What’s riskier: contracting a virus with 99% survival rate or trashing the economy? How many businesses have closed on Sand Mountain since the shutdowns? How many are struggling still even after reopening due to half capacities and enforcing other safety guidelines?
With masks, lockdowns, etc., there are two separate issues that look like they’re the same: what people should do and what they must do.
Is it really too much to ask for people to wear a mask in a restaurant? Of course not, if “ask” is the operative word.
Wouldn’t it be nice if we could force everyone to behave, to fall in line and not mess with the natural order of things, but your idea of utopia is probably different from mine and undoubtedly at odds with Big Brother.

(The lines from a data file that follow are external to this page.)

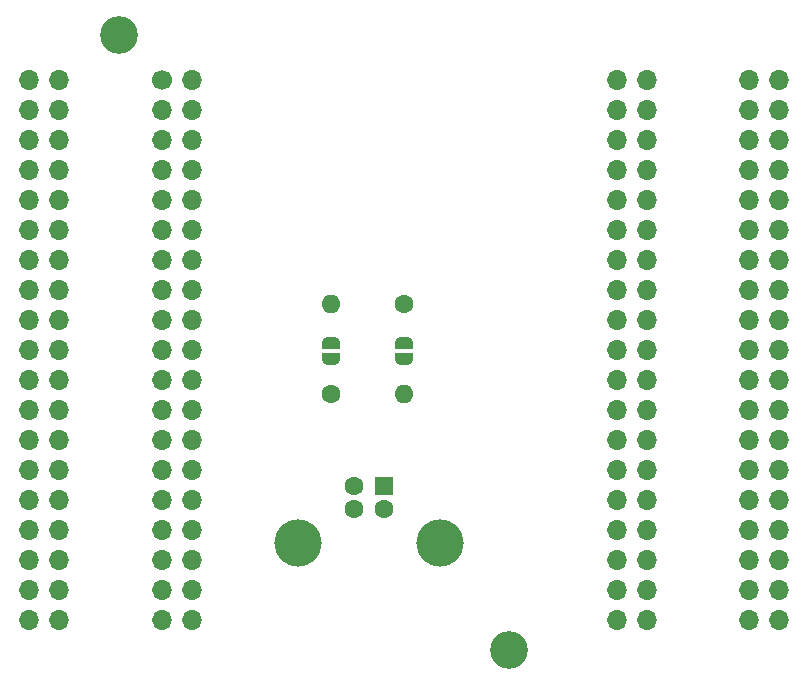
<source format=gbr>
%TF.GenerationSoftware,KiCad,Pcbnew,7.0.9*%
%TF.CreationDate,2024-03-22T11:46:37+01:00*%
%TF.ProjectId,Nucleo_USB_shield,4e75636c-656f-45f5-9553-425f73686965,rev?*%
%TF.SameCoordinates,Original*%
%TF.FileFunction,Soldermask,Top*%
%TF.FilePolarity,Negative*%
%FSLAX46Y46*%
G04 Gerber Fmt 4.6, Leading zero omitted, Abs format (unit mm)*
G04 Created by KiCad (PCBNEW 7.0.9) date 2024-03-22 11:46:37*
%MOMM*%
%LPD*%
G01*
G04 APERTURE LIST*
G04 Aperture macros list*
%AMFreePoly0*
4,1,19,0.500000,-0.750000,0.000000,-0.750000,0.000000,-0.744911,-0.071157,-0.744911,-0.207708,-0.704816,-0.327430,-0.627875,-0.420627,-0.520320,-0.479746,-0.390866,-0.500000,-0.250000,-0.500000,0.250000,-0.479746,0.390866,-0.420627,0.520320,-0.327430,0.627875,-0.207708,0.704816,-0.071157,0.744911,0.000000,0.744911,0.000000,0.750000,0.500000,0.750000,0.500000,-0.750000,0.500000,-0.750000,
$1*%
%AMFreePoly1*
4,1,19,0.000000,0.744911,0.071157,0.744911,0.207708,0.704816,0.327430,0.627875,0.420627,0.520320,0.479746,0.390866,0.500000,0.250000,0.500000,-0.250000,0.479746,-0.390866,0.420627,-0.520320,0.327430,-0.627875,0.207708,-0.704816,0.071157,-0.744911,0.000000,-0.744911,0.000000,-0.750000,-0.500000,-0.750000,-0.500000,0.750000,0.000000,0.750000,0.000000,0.744911,0.000000,0.744911,
$1*%
G04 Aperture macros list end*
%ADD10O,1.700000X1.700000*%
%ADD11C,1.700000*%
%ADD12C,1.600000*%
%ADD13O,1.600000X1.600000*%
%ADD14FreePoly0,90.000000*%
%ADD15FreePoly1,90.000000*%
%ADD16FreePoly0,270.000000*%
%ADD17FreePoly1,270.000000*%
%ADD18R,1.600000X1.600000*%
%ADD19C,4.000000*%
%ADD20C,3.200000*%
G04 APERTURE END LIST*
D10*
%TO.C,J4*%
X153000000Y-56780000D03*
X155540000Y-56780000D03*
X153000000Y-59320000D03*
X155540000Y-59320000D03*
X153000000Y-61860000D03*
X155540000Y-61860000D03*
X153000000Y-64400000D03*
X155540000Y-64400000D03*
X153000000Y-66940000D03*
X155540000Y-66940000D03*
X153000000Y-69480000D03*
X155540000Y-69480000D03*
X153000000Y-72020000D03*
X155540000Y-72020000D03*
X153000000Y-74560000D03*
X155540000Y-74560000D03*
X153000000Y-77100000D03*
X155540000Y-77100000D03*
X153000000Y-79640000D03*
X155540000Y-79640000D03*
X153000000Y-82180000D03*
X155540000Y-82180000D03*
X153000000Y-84720000D03*
X155540000Y-84720000D03*
X153000000Y-87260000D03*
X155540000Y-87260000D03*
X153000000Y-89800000D03*
X155540000Y-89800000D03*
X153000000Y-92340000D03*
X155540000Y-92340000D03*
X153000000Y-94880000D03*
X155540000Y-94880000D03*
X153000000Y-97420000D03*
X155540000Y-97420000D03*
X153000000Y-99960000D03*
X155540000Y-99960000D03*
X153000000Y-102500000D03*
X155540000Y-102500000D03*
%TD*%
%TO.C,J2*%
X117000000Y-102560000D03*
X114460000Y-102560000D03*
X117000000Y-100020000D03*
X114460000Y-100020000D03*
X117000000Y-97480000D03*
X114460000Y-97480000D03*
X117000000Y-94940000D03*
X114460000Y-94940000D03*
X117000000Y-92400000D03*
X114460000Y-92400000D03*
X117000000Y-89860000D03*
X114460000Y-89860000D03*
X117000000Y-87320000D03*
X114460000Y-87320000D03*
X117000000Y-84780000D03*
X114460000Y-84780000D03*
X117000000Y-82240000D03*
X114460000Y-82240000D03*
X117000000Y-79700000D03*
X114460000Y-79700000D03*
X117000000Y-77160000D03*
X114460000Y-77160000D03*
X117000000Y-74620000D03*
X114460000Y-74620000D03*
X117000000Y-72080000D03*
X114460000Y-72080000D03*
X117000000Y-69540000D03*
X114460000Y-69540000D03*
X117000000Y-67000000D03*
X114460000Y-67000000D03*
X117000000Y-64460000D03*
X114460000Y-64460000D03*
X117000000Y-61920000D03*
X114460000Y-61920000D03*
X117000000Y-59380000D03*
X114460000Y-59380000D03*
X117000000Y-56840000D03*
D11*
X114460000Y-56840000D03*
%TD*%
D12*
%TO.C,R2*%
X128800000Y-83410000D03*
D13*
X128800000Y-75790000D03*
%TD*%
D12*
%TO.C,R1*%
X135000000Y-75780000D03*
D13*
X135000000Y-83400000D03*
%TD*%
D14*
%TO.C,JP1*%
X135000000Y-80400000D03*
D15*
X135000000Y-79100000D03*
%TD*%
D16*
%TO.C,JP2*%
X128800000Y-79100000D03*
D17*
X128800000Y-80400000D03*
%TD*%
D18*
%TO.C,J5*%
X133250000Y-91140000D03*
D12*
X130750000Y-91140000D03*
X130750000Y-93140000D03*
X133250000Y-93140000D03*
D19*
X138000000Y-96000000D03*
X126000000Y-96000000D03*
%TD*%
D20*
%TO.C,H2*%
X143890000Y-105040000D03*
%TD*%
%TO.C,H1*%
X110870000Y-52970000D03*
%TD*%
D10*
%TO.C,J1*%
X103250000Y-56780000D03*
X105790000Y-56780000D03*
X103250000Y-59320000D03*
X105790000Y-59320000D03*
X103250000Y-61860000D03*
X105790000Y-61860000D03*
X103250000Y-64400000D03*
X105790000Y-64400000D03*
X103250000Y-66940000D03*
X105790000Y-66940000D03*
X103250000Y-69480000D03*
X105790000Y-69480000D03*
X103250000Y-72020000D03*
X105790000Y-72020000D03*
X103250000Y-74560000D03*
X105790000Y-74560000D03*
X103250000Y-77100000D03*
X105790000Y-77100000D03*
X103250000Y-79640000D03*
X105790000Y-79640000D03*
X103250000Y-82180000D03*
X105790000Y-82180000D03*
X103250000Y-84720000D03*
X105790000Y-84720000D03*
X103250000Y-87260000D03*
X105790000Y-87260000D03*
X103250000Y-89800000D03*
X105790000Y-89800000D03*
X103250000Y-92340000D03*
X105790000Y-92340000D03*
X103250000Y-94880000D03*
X105790000Y-94880000D03*
X103250000Y-97420000D03*
X105790000Y-97420000D03*
X103250000Y-99960000D03*
X105790000Y-99960000D03*
X103250000Y-102500000D03*
X105790000Y-102500000D03*
%TD*%
%TO.C,J3*%
X164210000Y-56780000D03*
X166750000Y-56780000D03*
X164210000Y-59320000D03*
X166750000Y-59320000D03*
X164210000Y-61860000D03*
X166750000Y-61860000D03*
X164210000Y-64400000D03*
X166750000Y-64400000D03*
X164210000Y-66940000D03*
X166750000Y-66940000D03*
X164210000Y-69480000D03*
X166750000Y-69480000D03*
X164210000Y-72020000D03*
X166750000Y-72020000D03*
X164210000Y-74560000D03*
X166750000Y-74560000D03*
X164210000Y-77100000D03*
X166750000Y-77100000D03*
X164210000Y-79640000D03*
X166750000Y-79640000D03*
X164210000Y-82180000D03*
X166750000Y-82180000D03*
X164210000Y-84720000D03*
X166750000Y-84720000D03*
X164210000Y-87260000D03*
X166750000Y-87260000D03*
X164210000Y-89800000D03*
X166750000Y-89800000D03*
X164210000Y-92340000D03*
X166750000Y-92340000D03*
X164210000Y-94880000D03*
X166750000Y-94880000D03*
X164210000Y-97420000D03*
X166750000Y-97420000D03*
X164210000Y-99960000D03*
X166750000Y-99960000D03*
X164210000Y-102500000D03*
X166750000Y-102500000D03*
%TD*%
M02*

</source>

I keep coming back to a quote by economist Thomas Sowell who said it’s not about right or wrong, but who decides. The only way to maintain independence is operate at the highest level of personal responsibility, be willing to take risks and accept consequences of failure. To do otherwise is self-inflicted servitude.
I can’t read his mind, but if Ainsworth took a turn for the worse, Heaven forbid, I doubt it would change his values. Death makes brothers of us all, and we have to keep on living until it comes for us, mask or not.